**WHAT TO DO:** In the data, find the word "significant" and copy out every line that has it.

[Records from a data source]
____
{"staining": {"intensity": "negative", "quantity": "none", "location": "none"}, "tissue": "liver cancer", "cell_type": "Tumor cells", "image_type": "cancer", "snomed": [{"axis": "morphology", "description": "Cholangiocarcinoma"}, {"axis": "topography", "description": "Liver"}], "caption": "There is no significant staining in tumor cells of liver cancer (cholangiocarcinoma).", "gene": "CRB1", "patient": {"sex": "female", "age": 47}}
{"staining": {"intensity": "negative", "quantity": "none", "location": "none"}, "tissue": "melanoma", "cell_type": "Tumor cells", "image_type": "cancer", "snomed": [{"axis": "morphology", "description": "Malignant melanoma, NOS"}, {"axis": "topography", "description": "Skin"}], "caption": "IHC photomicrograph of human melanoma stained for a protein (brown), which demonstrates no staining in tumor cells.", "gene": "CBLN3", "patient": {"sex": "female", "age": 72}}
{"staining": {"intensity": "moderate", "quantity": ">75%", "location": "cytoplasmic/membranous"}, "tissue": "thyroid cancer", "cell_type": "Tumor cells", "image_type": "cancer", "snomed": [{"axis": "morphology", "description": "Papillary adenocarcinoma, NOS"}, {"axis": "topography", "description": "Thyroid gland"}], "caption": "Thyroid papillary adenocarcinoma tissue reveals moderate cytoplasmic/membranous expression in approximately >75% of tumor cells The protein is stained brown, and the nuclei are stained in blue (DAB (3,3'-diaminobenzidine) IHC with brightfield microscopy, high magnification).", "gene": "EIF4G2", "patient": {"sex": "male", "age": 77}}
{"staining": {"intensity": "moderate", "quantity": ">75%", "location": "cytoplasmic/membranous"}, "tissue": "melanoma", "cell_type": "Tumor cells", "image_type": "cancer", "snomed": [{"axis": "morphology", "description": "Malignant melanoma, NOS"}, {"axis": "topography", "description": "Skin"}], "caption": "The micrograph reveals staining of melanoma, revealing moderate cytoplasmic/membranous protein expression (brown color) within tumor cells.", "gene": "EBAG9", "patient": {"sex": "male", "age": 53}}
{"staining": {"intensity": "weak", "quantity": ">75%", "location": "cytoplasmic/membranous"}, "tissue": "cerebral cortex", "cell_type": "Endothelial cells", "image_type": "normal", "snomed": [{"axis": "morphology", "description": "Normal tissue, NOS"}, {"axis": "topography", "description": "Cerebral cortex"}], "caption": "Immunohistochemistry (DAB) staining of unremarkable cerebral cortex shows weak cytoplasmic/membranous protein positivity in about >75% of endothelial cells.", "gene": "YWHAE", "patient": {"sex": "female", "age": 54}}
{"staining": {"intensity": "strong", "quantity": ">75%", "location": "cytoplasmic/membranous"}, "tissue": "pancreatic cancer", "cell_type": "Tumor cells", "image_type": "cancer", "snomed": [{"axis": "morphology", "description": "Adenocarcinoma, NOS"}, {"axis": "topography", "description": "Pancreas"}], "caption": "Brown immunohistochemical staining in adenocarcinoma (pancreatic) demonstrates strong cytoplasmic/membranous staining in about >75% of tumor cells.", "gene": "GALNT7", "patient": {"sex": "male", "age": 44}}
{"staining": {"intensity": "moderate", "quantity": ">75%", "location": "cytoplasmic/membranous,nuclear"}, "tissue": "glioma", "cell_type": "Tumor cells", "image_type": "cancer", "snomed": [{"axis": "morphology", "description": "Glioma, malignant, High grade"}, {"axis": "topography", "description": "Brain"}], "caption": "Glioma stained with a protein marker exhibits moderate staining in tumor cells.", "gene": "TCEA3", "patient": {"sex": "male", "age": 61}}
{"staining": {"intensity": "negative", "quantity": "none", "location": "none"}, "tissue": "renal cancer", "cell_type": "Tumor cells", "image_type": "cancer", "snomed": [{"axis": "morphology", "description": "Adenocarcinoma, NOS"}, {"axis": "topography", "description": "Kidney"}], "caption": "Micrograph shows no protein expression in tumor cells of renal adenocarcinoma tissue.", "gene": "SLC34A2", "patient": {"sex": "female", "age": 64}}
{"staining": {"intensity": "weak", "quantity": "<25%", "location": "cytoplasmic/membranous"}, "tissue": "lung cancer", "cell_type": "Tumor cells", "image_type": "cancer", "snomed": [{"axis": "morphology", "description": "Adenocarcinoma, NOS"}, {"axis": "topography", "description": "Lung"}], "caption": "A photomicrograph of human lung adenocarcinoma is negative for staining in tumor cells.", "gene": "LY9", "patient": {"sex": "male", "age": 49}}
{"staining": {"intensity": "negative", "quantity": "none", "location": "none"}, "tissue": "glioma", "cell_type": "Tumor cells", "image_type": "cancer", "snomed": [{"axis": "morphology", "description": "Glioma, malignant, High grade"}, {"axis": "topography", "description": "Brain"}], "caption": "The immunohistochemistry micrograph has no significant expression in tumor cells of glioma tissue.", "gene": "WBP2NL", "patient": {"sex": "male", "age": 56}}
____
**REPLY TO THE TASK:**
{"staining": {"intensity": "negative", "quantity": "none", "location": "none"}, "tissue": "liver cancer", "cell_type": "Tumor cells", "image_type": "cancer", "snomed": [{"axis": "morphology", "description": "Cholangiocarcinoma"}, {"axis": "topography", "description": "Liver"}], "caption": "There is no significant staining in tumor cells of liver cancer (cholangiocarcinoma).", "gene": "CRB1", "patient": {"sex": "female", "age": 47}}
{"staining": {"intensity": "negative", "quantity": "none", "location": "none"}, "tissue": "glioma", "cell_type": "Tumor cells", "image_type": "cancer", "snomed": [{"axis": "morphology", "description": "Glioma, malignant, High grade"}, {"axis": "topography", "description": "Brain"}], "caption": "The immunohistochemistry micrograph has no significant expression in tumor cells of glioma tissue.", "gene": "WBP2NL", "patient": {"sex": "male", "age": 56}}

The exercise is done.